Provided records section start

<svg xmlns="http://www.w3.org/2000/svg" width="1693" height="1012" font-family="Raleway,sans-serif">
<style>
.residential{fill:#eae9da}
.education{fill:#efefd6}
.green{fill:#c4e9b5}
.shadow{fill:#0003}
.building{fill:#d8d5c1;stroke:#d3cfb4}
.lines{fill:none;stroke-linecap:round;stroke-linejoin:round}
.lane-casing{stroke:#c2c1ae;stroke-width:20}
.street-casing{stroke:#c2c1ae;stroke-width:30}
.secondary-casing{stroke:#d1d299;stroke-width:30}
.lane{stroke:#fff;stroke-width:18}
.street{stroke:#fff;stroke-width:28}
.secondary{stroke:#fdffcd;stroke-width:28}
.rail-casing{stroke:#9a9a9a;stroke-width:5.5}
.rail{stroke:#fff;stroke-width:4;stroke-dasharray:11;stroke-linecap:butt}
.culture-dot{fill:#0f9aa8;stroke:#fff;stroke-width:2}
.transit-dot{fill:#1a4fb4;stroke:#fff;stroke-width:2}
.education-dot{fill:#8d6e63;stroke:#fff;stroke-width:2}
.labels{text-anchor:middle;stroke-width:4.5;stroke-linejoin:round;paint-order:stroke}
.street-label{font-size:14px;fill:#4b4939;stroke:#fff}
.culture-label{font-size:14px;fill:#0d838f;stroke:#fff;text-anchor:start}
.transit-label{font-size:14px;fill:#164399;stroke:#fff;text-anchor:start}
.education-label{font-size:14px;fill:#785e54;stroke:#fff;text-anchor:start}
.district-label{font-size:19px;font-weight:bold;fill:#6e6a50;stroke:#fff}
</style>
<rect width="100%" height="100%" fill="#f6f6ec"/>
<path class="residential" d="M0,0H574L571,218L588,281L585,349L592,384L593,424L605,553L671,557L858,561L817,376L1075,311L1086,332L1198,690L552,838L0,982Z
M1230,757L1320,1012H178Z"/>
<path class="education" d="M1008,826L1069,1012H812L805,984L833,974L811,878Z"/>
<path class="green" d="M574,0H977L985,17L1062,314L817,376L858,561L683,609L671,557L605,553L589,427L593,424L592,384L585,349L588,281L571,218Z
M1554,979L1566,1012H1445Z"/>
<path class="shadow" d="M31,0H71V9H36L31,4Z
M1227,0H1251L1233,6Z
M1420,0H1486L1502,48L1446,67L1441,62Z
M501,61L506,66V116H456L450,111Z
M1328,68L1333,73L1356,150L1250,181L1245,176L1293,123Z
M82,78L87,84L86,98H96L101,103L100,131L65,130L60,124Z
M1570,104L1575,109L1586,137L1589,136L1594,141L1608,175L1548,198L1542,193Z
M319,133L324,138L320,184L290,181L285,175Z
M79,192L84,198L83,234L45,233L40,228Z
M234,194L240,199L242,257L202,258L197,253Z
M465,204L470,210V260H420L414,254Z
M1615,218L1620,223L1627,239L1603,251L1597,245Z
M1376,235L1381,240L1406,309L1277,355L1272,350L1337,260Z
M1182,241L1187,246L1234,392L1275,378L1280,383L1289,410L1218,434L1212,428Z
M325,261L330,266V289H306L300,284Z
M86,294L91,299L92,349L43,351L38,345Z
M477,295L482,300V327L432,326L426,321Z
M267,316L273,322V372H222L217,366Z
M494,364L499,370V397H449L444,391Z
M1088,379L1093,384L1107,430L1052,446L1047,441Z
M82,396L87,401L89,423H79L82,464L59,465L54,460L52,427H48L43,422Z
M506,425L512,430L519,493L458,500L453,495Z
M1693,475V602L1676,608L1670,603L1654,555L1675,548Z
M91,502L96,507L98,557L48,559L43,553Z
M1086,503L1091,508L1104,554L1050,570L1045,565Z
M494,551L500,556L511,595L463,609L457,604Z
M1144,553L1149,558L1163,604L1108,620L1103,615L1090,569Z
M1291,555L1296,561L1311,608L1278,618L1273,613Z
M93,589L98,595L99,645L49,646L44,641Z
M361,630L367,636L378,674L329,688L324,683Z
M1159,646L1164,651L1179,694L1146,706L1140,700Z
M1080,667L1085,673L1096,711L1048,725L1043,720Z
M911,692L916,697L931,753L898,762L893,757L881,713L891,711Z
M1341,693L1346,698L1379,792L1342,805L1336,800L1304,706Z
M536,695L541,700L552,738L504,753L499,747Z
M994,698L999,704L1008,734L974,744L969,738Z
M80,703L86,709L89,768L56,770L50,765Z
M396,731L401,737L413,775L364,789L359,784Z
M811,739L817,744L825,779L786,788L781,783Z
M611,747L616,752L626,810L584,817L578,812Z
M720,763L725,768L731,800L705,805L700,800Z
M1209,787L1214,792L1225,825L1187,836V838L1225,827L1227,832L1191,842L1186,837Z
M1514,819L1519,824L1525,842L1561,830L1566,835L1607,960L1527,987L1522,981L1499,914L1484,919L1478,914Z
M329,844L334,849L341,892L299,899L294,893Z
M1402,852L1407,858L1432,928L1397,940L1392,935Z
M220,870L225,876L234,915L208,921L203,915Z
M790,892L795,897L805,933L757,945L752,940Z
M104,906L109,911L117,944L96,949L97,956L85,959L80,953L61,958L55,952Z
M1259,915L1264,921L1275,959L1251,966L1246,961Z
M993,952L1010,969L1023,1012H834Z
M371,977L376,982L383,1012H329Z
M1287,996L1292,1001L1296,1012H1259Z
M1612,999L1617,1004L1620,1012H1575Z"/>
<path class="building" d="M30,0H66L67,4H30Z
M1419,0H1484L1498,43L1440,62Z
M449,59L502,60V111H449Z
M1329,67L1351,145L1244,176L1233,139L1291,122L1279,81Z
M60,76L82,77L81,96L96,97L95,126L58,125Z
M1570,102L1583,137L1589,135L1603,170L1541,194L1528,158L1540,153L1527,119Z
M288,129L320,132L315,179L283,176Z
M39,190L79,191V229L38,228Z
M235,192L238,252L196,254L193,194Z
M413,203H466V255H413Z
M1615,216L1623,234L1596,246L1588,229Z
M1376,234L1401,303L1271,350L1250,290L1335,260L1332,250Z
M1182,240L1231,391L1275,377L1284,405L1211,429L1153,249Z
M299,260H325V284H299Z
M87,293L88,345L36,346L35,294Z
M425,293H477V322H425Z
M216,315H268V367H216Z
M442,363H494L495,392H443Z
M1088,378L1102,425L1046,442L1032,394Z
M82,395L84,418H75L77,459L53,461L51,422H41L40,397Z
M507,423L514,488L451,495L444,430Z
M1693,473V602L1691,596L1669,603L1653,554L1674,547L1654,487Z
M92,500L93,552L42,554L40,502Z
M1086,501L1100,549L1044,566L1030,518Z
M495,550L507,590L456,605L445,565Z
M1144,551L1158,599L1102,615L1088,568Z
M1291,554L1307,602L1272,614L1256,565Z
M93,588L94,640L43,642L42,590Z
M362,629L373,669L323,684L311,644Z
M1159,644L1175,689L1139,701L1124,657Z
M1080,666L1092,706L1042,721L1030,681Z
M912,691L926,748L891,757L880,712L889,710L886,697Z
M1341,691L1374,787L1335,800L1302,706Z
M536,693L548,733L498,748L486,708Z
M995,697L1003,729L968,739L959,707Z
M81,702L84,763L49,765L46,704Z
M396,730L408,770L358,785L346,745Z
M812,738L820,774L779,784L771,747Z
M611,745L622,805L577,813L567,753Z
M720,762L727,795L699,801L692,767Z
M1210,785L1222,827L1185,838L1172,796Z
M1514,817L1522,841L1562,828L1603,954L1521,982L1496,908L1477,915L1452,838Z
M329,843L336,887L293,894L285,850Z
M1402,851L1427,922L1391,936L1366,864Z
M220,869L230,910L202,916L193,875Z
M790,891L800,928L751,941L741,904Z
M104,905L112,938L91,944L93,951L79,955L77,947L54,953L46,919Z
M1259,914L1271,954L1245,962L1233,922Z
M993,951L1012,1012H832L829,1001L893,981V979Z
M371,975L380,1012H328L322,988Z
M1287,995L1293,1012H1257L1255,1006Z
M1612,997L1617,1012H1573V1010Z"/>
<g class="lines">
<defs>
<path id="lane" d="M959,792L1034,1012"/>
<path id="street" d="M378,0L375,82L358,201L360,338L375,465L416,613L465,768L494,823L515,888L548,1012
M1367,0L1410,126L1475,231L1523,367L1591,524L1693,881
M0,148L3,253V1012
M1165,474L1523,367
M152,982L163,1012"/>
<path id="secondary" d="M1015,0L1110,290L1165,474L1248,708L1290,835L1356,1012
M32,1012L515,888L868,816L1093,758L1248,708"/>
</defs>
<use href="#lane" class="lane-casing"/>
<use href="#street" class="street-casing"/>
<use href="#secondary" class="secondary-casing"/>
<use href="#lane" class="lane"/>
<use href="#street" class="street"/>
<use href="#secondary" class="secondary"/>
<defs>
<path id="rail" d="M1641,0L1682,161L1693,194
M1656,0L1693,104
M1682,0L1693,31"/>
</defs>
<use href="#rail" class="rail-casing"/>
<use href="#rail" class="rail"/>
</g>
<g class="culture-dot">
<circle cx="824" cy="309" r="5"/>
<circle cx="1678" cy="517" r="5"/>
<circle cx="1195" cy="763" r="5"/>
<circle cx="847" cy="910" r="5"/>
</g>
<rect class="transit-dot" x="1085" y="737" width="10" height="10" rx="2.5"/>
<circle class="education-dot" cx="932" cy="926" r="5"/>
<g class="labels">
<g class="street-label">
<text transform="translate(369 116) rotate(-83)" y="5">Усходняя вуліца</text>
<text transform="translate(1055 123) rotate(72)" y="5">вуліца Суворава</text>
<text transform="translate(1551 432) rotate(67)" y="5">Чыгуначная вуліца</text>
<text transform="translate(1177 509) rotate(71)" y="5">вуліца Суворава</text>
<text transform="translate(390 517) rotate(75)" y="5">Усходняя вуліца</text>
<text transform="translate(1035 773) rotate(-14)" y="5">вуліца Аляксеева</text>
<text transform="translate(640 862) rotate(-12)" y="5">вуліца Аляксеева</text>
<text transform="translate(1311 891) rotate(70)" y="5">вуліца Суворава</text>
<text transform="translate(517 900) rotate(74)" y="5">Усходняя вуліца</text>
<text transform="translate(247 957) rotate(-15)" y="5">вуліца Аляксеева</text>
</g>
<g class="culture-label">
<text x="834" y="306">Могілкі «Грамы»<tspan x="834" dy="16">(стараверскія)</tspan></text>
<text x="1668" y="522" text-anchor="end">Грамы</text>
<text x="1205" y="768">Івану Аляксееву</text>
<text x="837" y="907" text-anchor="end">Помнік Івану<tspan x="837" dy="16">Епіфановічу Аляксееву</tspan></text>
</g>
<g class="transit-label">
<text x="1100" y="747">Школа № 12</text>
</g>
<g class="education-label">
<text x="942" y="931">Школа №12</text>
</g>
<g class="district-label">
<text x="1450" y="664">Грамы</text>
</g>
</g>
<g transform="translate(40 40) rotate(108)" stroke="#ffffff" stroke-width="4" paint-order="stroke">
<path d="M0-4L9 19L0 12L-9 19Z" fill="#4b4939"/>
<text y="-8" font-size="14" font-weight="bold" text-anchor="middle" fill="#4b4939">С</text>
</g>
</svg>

Provided records section end

Exercise: For the listing above, identify each line bearing "Суворава".

Task output:
<text transform="translate(1055 123) rotate(72)" y="5">вуліца Суворава</text>
<text transform="translate(1177 509) rotate(71)" y="5">вуліца Суворава</text>
<text transform="translate(1311 891) rotate(70)" y="5">вуліца Суворава</text>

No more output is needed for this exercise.